▸ **BRONTEKST**

No. 16. Tenslotte spreekt de constitutie over hen die het
evangelie nog niet hebben ontvangen, resp. aanvaard (acceperunt). Zij
kunnen op verschillende wijzen tot het volk Gods (= de Kerk) geordend zijn.
Allereerst is daar het volk waaraan God zijn beloften heeft geschonken en dat
Hem dierbaar is omwille van de vaders (Rom. 9, 4-5; 11, 28-29). Daarna zijn er
de Mohammedanen, die het geloof van Abraham zeggen te hebben en met ons,
Katholieken, één barmhartige God aanbidden, die de mensen zal oordelen op de
jongste dag. Dan zijn er degenen die in schaduwen en beelden de onbekende God
zoeken; van hen is God niet ver, omdat Hij aan allen leven, inspraken (inspirationem)
en alles geeft, vgl. Hand. 17, 25-28; terwijl de Verlosser wil, dat alle
mensen gered worden (1 Tim. 2, 4).
Op het bovenstaande volgt: Wie dus het Evangelie van
Christus en zijn Kerk buiten hun schuld niet kennen, maar God met een oprecht
hart zoeken en daarbij hun best doen zijn wil, die ze kennen uit wat hun
geweten hen voorschrijft, door daden (operibus, ook werken)
volbrengen, onder de invloed van de genade, kunnen het eeuwig heil verwerven.
In een aantekening verwijst de tekst naar de brief van het H. Officie aan de
aartsbisschop van Boston (van 1949).
Let wel: de constitutie zegt nergens hoe dezen
allen het heil kunnen verwerven en evenmin of het vermelde genoeg is
om het te verkrijgen. God weigert zijn genade niet aan iemand die doet wat hij
kan is een oude spreuk der theologen. Deze waarheid is door Vaticanum II nog
eens bevestigd. God, die door zijn genade al werkte in hem die doet wat hij
kan, zal ook de middelen, resp. de definitieve genade geven, die tot het heil
leidt. De tekst van de constitutie wil leren, dat de goddelijke Voorzienigheid
de middelen die tot de zaligheid nodig zijn, niet onthoudt aan hen die buiten
hun schuld nog niet zijn gekomen tot de uitdrukkelijke erkenning van God en
die, niet zonder de genade, hun best doen een deugdzaam leven te leiden.

▸ **AANGELEVERDE GEGEVENS**

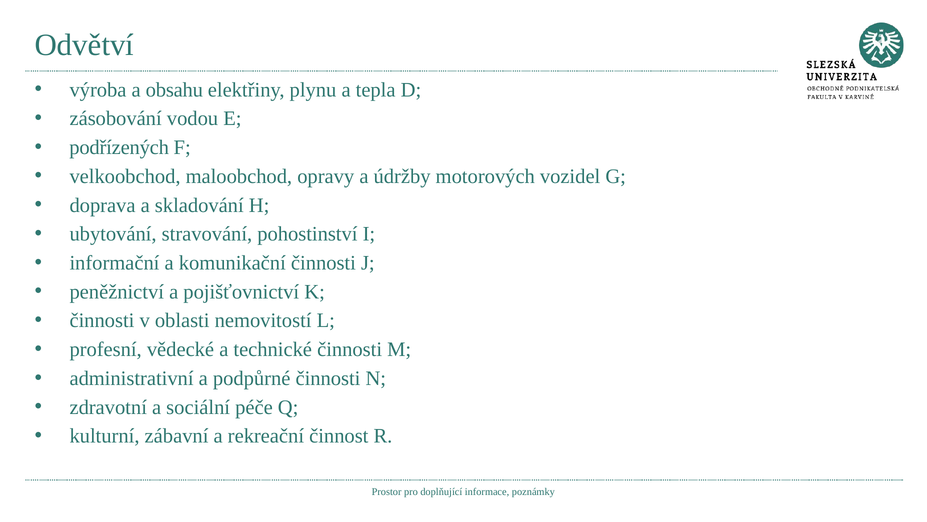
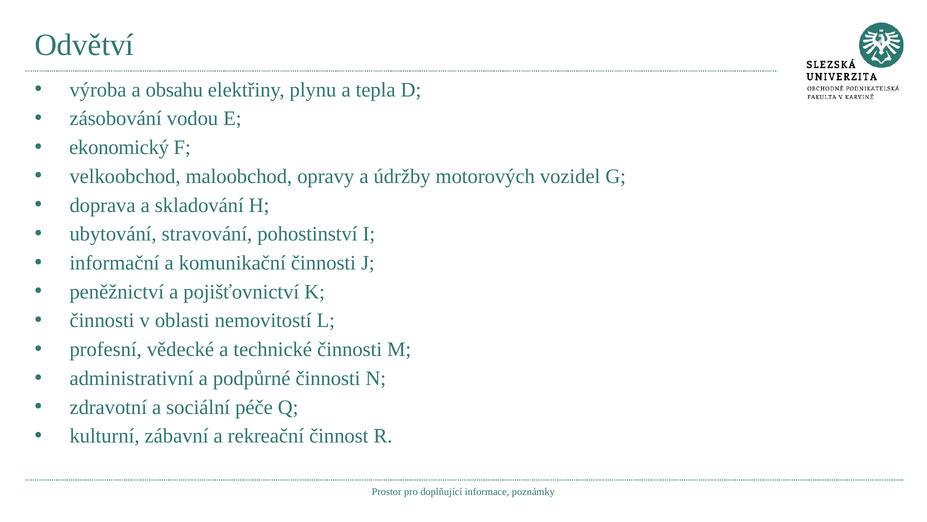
podřízených: podřízených -> ekonomický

▸ **OPDRACHT**
Breid de brontekst over nummer 16 van de constitutie alstublieft uit door na de laatste zin verder te schrijven.

▸ **ANTWOORD**
Immers, zo besluit de tekst, alles wat bij hen aan goed en waars wordt
gevonden, wordt door de Kerk als een praeparatio evangelica (een
voorbereiding op het Evangelie) beschouwd. Maar door de Boze bedrogen, dwalen
de mensen dikwijls en zijn zij op de verkeerde weg; daarom beijvert de kerk
zich om hun het Evangelie te verkondigen.
In het decreet over de missie-activiteit der Kerk, dat de
constitutie over de Kerk enkele malen aanhaalt, wordt weer op 1 Tim. 2, 4
(Christus, de enige Middelaar, enz.) gewezen, naast Hand. 4, 12 (in géén ander
is heil, n.l. in Christus). Wie de Kerk als noodzakelijk voor het heil kent,
maar er niet toe wil behoren, kan het heil niet verwerven (No 7). Hoewel God
degenen die buiten hun schuld het Evangelie niet kennen tot het geloof kan
brengen, zonder welk het onmogelijk is Hem te behagen, langs wegen Hem bekend
is het toch nodig dat de Kerk het evangelie blijft prediken en haar
missieactiviteit blijft uitoefenen.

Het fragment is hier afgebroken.